Desde entonces ya no se dudó más de las artes maléficas de la vieja Bárbara Roloffin. El señor Lütkens presentó su denuncia y la vieja fue encarcelada.

Al principio negó obstinadamente todo, hasta que, al aplicarle tormento, no pudiendo resistir los dolores, confesó que estaba en tratos con Satanás desde hacía tiempo y que ejercía las artes maléficas. También dijo que había embrujado a la señora de Lütkens y sustituido con un monstruo horrible al niño que llevaba en su seno, y que en otra ocasión, con otras dos brujas de Blumberg, a las que hacía poco el galán diabólico ahogó, había dado muerte y hervido a varios niños cristianos para provocar la carestía en el país. La sentencia que los jueces pronunciaron contra ella y que no se hizo esperar, fue la de ser quemada viva en la plaza del Mercado Nuevo.

Cuando llegó el día de la ejecución, condujeron a la vieja Bárbara, entre una inmensa multitud, a la plaza y la hicieron subir donde estaba preparada la hoguera. Ordenáronle que se quitase las hermosas pieles que llevaba, lo que se negó a hacer, y tanto insistió que los corchetes se vieron obligados a atarla al poste vestida tal cual estaba.

Ya se había pegado fuego a la hoguera por los cuatro costados cuando se vio al extranjero que, como un gigante por encima de toda la multitud, lanzaba hacia la vieja fulgurantes miradas.
Densas nubes de humo se iban ya levantando y las llamas comenzaban a prender en el vestido de la mujer, cuando ésta, con voz estridente y terrible, gritó:

—¡Satanás..., Satanás... cumple el pacto que hemos firmado! ¡Socórreme, Satanás, socórreme! ¡Todavía no ha concluido mi tiempo!

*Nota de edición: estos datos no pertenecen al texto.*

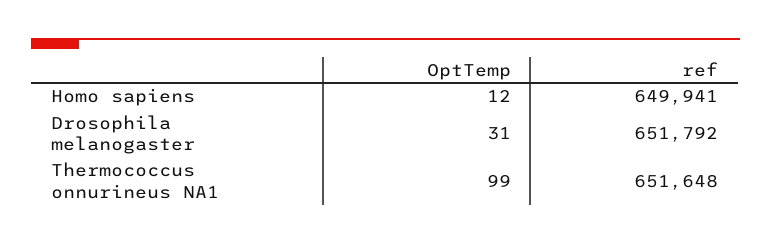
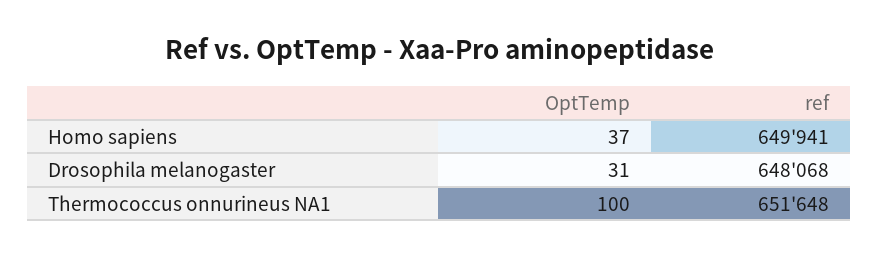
OptTemp, Homo sapiens: 12 -> 37
ref, Drosophila melanogaster: 651792 -> 648068
OptTemp, Thermococcus onnurineus NA1: 99 -> 100

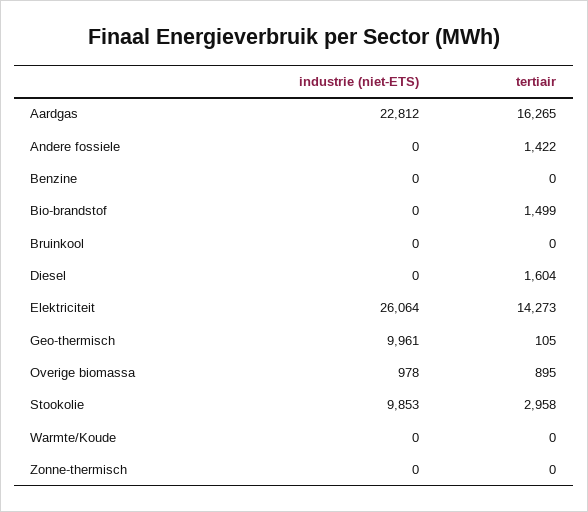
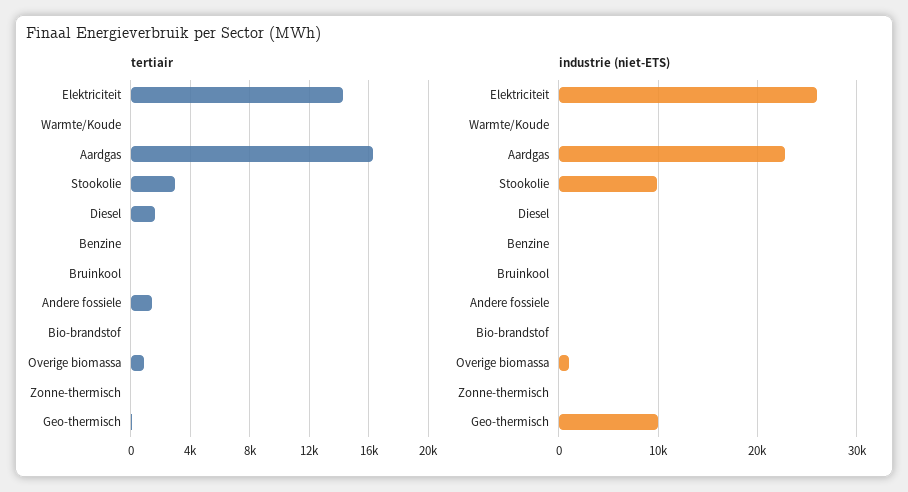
tertiair, Bio-brandstof: 1499 -> 0

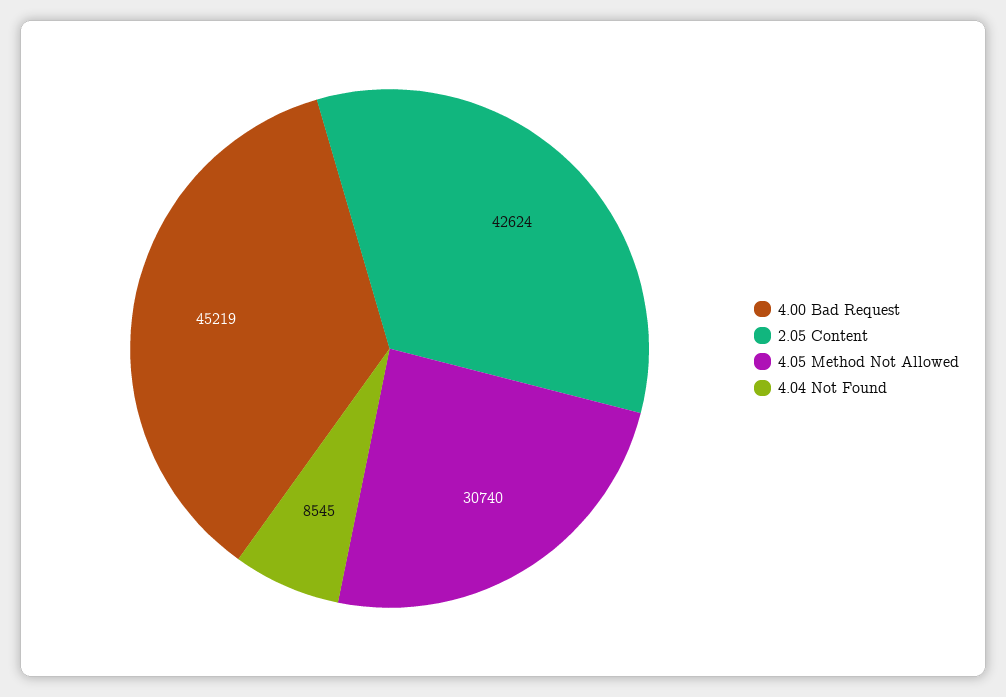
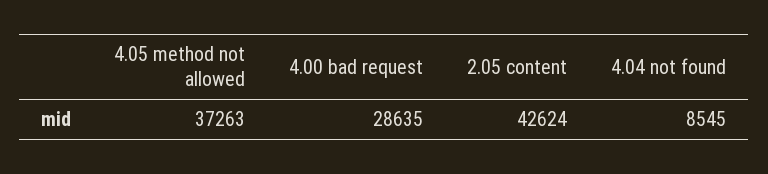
4.00 Bad Request: 45219 -> 28635
4.05 Method Not Allowed: 30740 -> 37263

De repente, el extranjero desapareció y, del lugar que ocupaba, salió un enorme y negro murciélago, que con gran ruido se lanzó entre las llamas, remontándose en seguida por los aires con el vestido de pieles de la vieja, mientras la hoguera, derrumbándose con estrépito, se apagaba.

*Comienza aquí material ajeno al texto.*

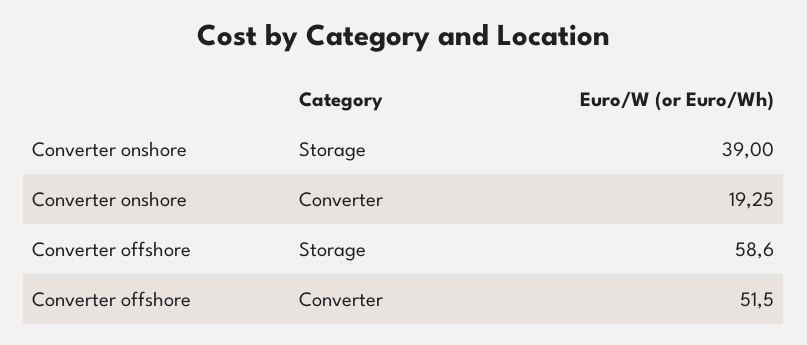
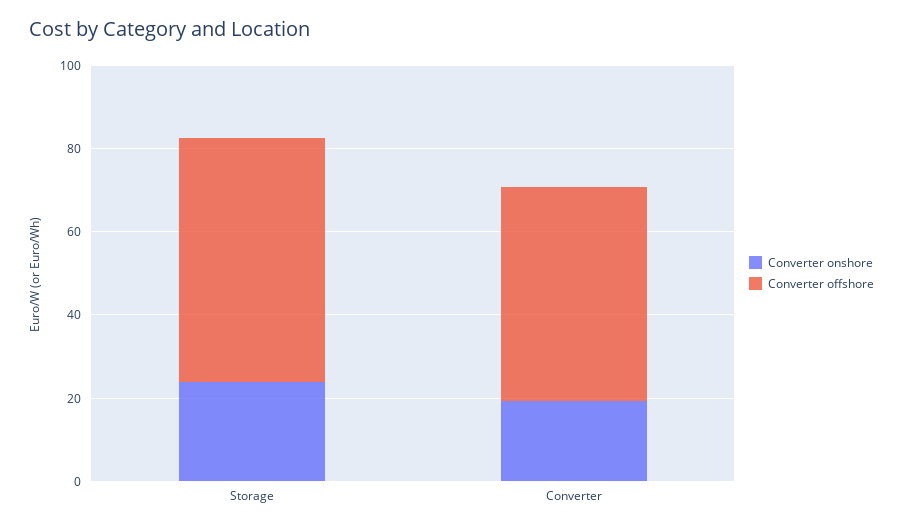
Converter onshore, Storage: 39 -> 25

El pueblo estaba poseído de terror y de espanto. Todos veían claro ahora que el magnífico extranjero no era otro que el diablo en persona, que pensaba ejercer sus malas artes entre los vecinos de Berlín, por haberse portado durante tanto tiempo con tanta benevolencia y piedad, y que esto había llegado a tal extremo que incluso engañó al consejero Lütkens con sus mañas infernales y a otros muchos hombres sabios y damas inteligentes.

¡Tan grande es el poder del demonio que sólo la gracia divina puede protegernos de sus malignos lazos!